[Collected data]
=-=-=

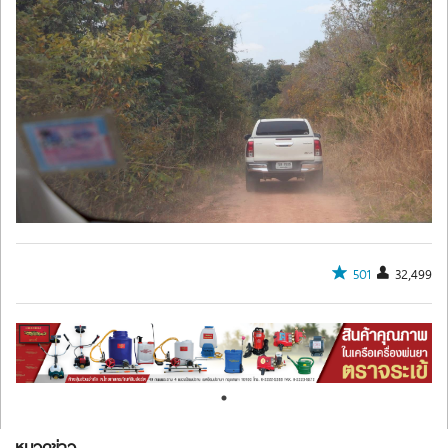
501
32,499
หมวดข่าว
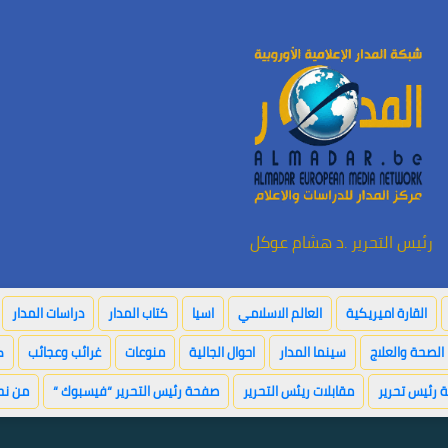
رئيس التحرير .د هشام عوكل
القارة اميريكية
العالم الاسلامي
اسيا
كتاب المدار
دراسات المدار
الصحة والعلاج
سينما المدار
احوال الجالية
منوعات
غرائب وعجائب
ك
 رئيس تحرير
مقابلات ريئس التحرير
صفحة رئيس التحرير “فيسبوك “
من نح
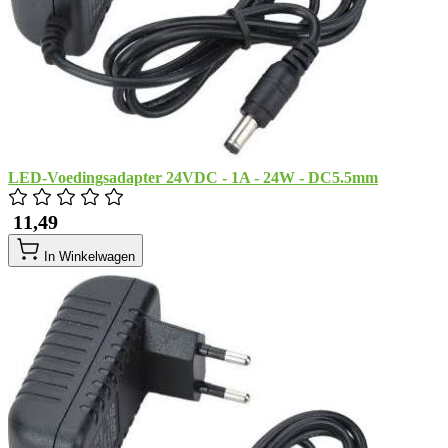
LED-Voedingsadapter 24VDC - 1A - 24W - DC5.5mm
​ 11,49
In Winkelwagen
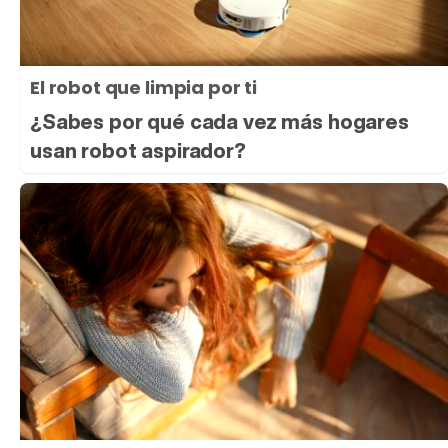
El robot que limpia por ti
¿Sabes por qué cada vez más hogares
usan robot aspirador?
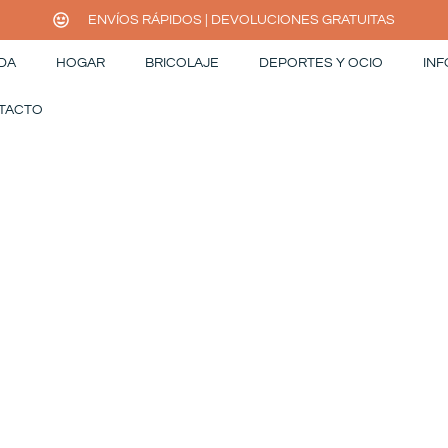
ENVÍOS RÁPIDOS | DEVOLUCIONES GRATUITAS
DA
HOGAR
BRICOLAJE
DEPORTES Y OCIO
INF
TACTO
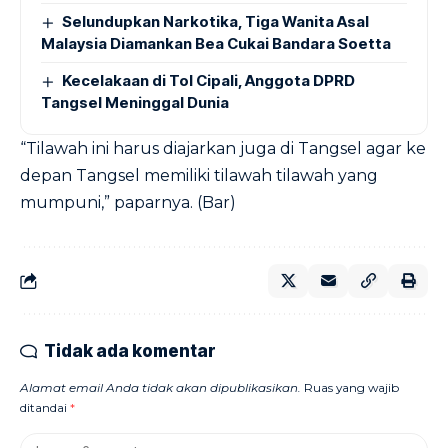
Selundupkan Narkotika, Tiga Wanita Asal
Malaysia Diamankan Bea Cukai Bandara Soetta
Kecelakaan di Tol Cipali, Anggota DPRD
Tangsel Meninggal Dunia
“Tilawah ini harus diajarkan juga di Tangsel agar ke
depan Tangsel memiliki tilawah tilawah yang
mumpuni,” paparnya. (Bar)
Tidak ada komentar
Alamat email Anda tidak akan dipublikasikan.
Ruas yang wajib
ditandai
*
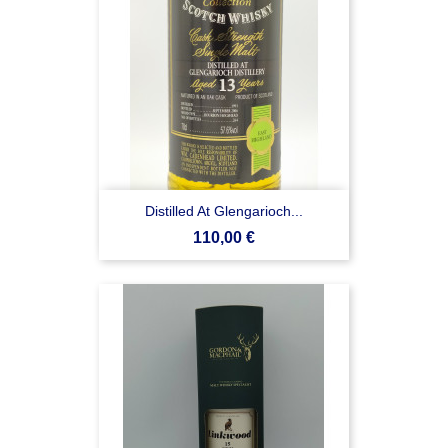
Distilled At Glengarioch...
Prezzo
110,00 €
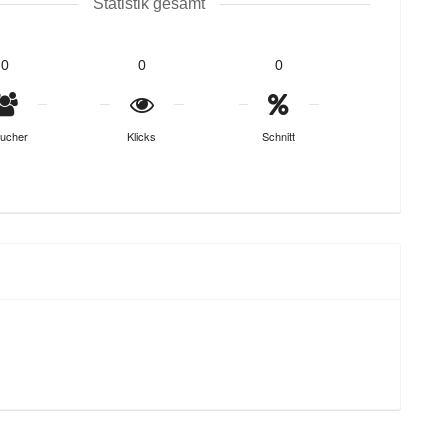
Statistik gesamt
0
0
0
ucher
Klicks
Schnitt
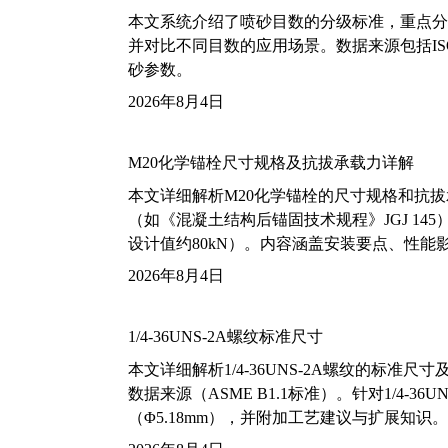
本文系统介绍了喷砂目数的分级标准，重点分析了铝
并对比不同目数的应用场景。数据来源包括ISO
砂参数。
2026年8月4日
M20化学锚栓尺寸规格及抗拔承载力详解
本文详细解析M20化学锚栓的尺寸规格和抗
（如《混凝土结构后锚固技术规程》JGJ 14
设计值约80kN）。内容涵盖安装要点、性
2026年8月4日
1/4-36UNS-2A螺纹标准尺寸
本文详细解析1/4-36UNS-2A螺纹的标
数据来源（ASME B1.1标准）。针对1/4
（Φ5.18mm），并附加工艺建议与扩展知识。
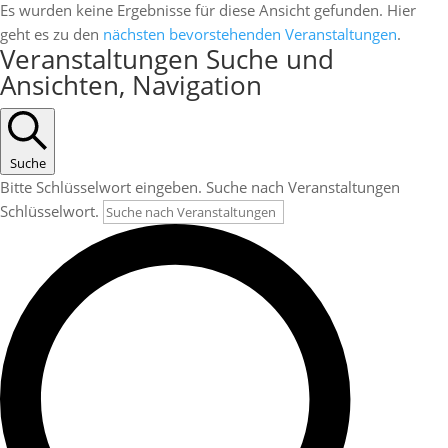
Es wurden keine Ergebnisse für diese Ansicht gefunden. Hier
geht es zu den
nächsten bevorstehenden Veranstaltungen
.
Veranstaltungen Suche und
Ansichten, Navigation
Suche
Bitte Schlüsselwort eingeben. Suche nach Veranstaltungen
Schlüsselwort.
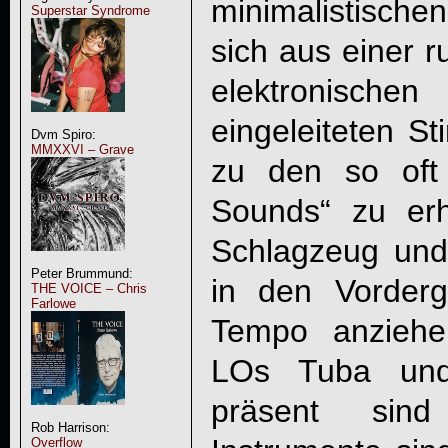
minimalistisch
Superstar Syndrome
sich aus einer r
elektronisc
eingeleiteten 
Dvm Spiro:
MMXXVI – Grave
zu den so oft
Sounds“ zu er
Schlagzeug und
Peter Brummund:
in den Vorder
THE VOICE – Chris
Farlowe
Tempo anziehe
LOs Tuba und
präsent sin
Rob Harrison:
Overflow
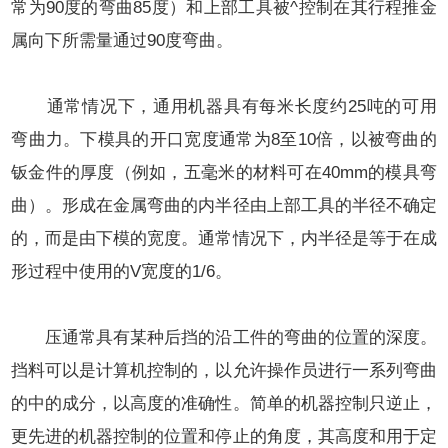
常为90度的弯曲85度）和上部工具被^控制在其行程推金
属向下所需量通过90度弯曲。
通常情况下，通用机器具有每米长度约25吨的可用
弯曲力。下模具的开口宽度通常为8至10倍，以被弯曲的
钣金件的厚度（例如，五毫米的材料可在40mm的模具弯
曲）。形成在金属弯曲的内半径由上部工具的半径不确定
的，而是由下模的宽度。通常情况下，内半径是等于在成
形过程中使用的V宽度的1/6。
压通常具有某种后挡的沿工件的弯曲的位置的深度。
挡料可以是计算机控制的，以允许操作员进行一系列弯曲
的中的成分，以高度的准确性。简单的机器控制只逆止，
更先进的机器控制的位置和停止的角度，其高度和用于定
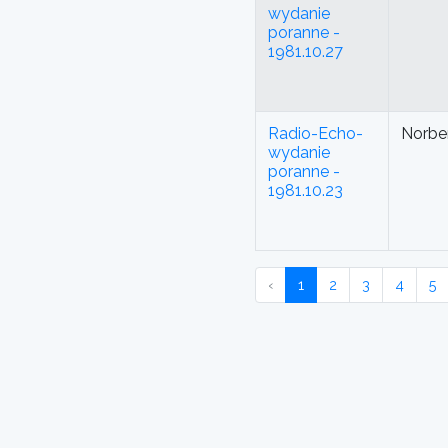
wydanie
poranne -
1981.10.27
Radio-Echo-
Norbe
wydanie
poranne -
1981.10.23
‹
1
2
3
4
5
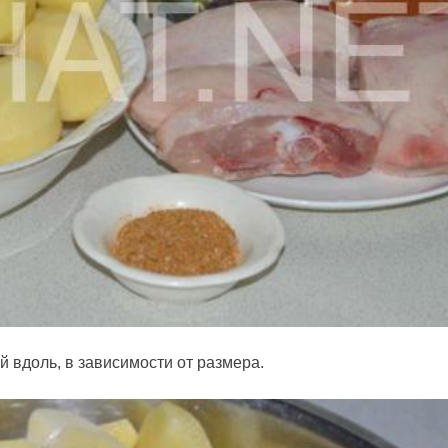
й вдоль, в зависимости от размера.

=-=-=

▶ [TASK PROMPT]:
Write out the records once more, exactly as they stand, with no images.

▶ [ANSWER]:
501
32,499
หมวดข่าว
رئيس التحرير .د هشام عوكل
القارة اميريكية
العالم الاسلامي
اسيا
كتاب المدار
دراسات المدار
الصحة والعلاج
سينما المدار
احوال الجالية
منوعات
غرائب وعجائب
ك
 رئيس تحرير
مقابلات ريئس التحرير
صفحة رئيس التحرير “فيسبوك “
من نح
LED-Voedingsadapter 24VDC - 1A - 24W - DC5.5mm
​ 11,49
In Winkelwagen
El robot que limpia por ti
¿Sabes por qué cada vez más hogares
usan robot aspirador?
ENVÍOS RÁPIDOS | DEVOLUCIONES GRATUITAS
DA
HOGAR
BRICOLAJE
DEPORTES Y OCIO
INF
TACTO
Selundupkan Narkotika, Tiga Wanita Asal
Malaysia Diamankan Bea Cukai Bandara Soetta
Kecelakaan di Tol Cipali, Anggota DPRD
Tangsel Meninggal Dunia
“Tilawah ini harus diajarkan juga di Tangsel agar ke
depan Tangsel memiliki tilawah tilawah yang
mumpuni,” paparnya. (Bar)
Tidak ada komentar
Alamat email Anda tidak akan dipublikasikan.
Ruas yang wajib
ditandai
*
Distilled At Glengarioch...
Prezzo
110,00 €
Statistik gesamt
0
0
0
ucher
Klicks
Schnitt
本文系统介绍了喷砂目数的分级标准，重点分析了铝
并对比不同目数的应用场景。数据来源包括ISO
砂参数。
2026年8月4日
M20化学锚栓尺寸规格及抗拔承载力详解
本文详细解析M20化学锚栓的尺寸规格和抗
（如《混凝土结构后锚固技术规程》JGJ 14
设计值约80kN）。内容涵盖安装要点、性
2026年8月4日
1/4-36UNS-2A螺纹标准尺寸
本文详细解析1/4-36UNS-2A螺纹的标
数据来源（ASME B1.1标准）。针对1/4
（Φ5.18mm），并附加工艺建议与扩展知识。
Es wurden keine Ergebnisse für diese Ansicht gefunden. Hier
geht es zu den
nächsten bevorstehenden Veranstaltungen
.
Veranstaltungen Suche und
Ansichten, Navigation
Suche
Bitte Schlüsselwort eingeben. Suche nach Veranstaltungen
Schlüsselwort.
minimalistisch
Superstar Syndrome
sich aus einer r
elektronisc
eingeleiteten 
Dvm Spiro:
MMXXVI – Grave
zu den so oft
Sounds“ zu er
Schlagzeug und
Peter Brummund:
in den Vorder
THE VOICE – Chris
Farlowe
Tempo anziehe
LOs Tuba und
präsent sin
Rob Harrison:
Overflow
常为90度的弯曲85度）和上部工具被^控制在其行程推金
属向下所需量通过90度弯曲。
通常情况下，通用机器具有每米长度约25吨的可用
弯曲力。下模具的开口宽度通常为8至10倍，以被弯曲的
钣金件的厚度（例如，五毫米的材料可在40mm的模具弯
曲）。形成在金属弯曲的内半径由上部工具的半径不确定
的，而是由下模的宽度。通常情况下，内半径是等于在成
形过程中使用的V宽度的1/6。
压通常具有某种后挡的沿工件的弯曲的位置的深度。
挡料可以是计算机控制的，以允许操作员进行一系列弯曲
的中的成分，以高度的准确性。简单的机器控制只逆止，
更先进的机器控制的位置和停止的角度，其高度和用于定
wydanie
poranne -
1981.10.27
Radio-Echo-
Norbe
wydanie
poranne -
1981.10.23
‹
1
2
3
4
5
й вдоль, в зависимости от размера.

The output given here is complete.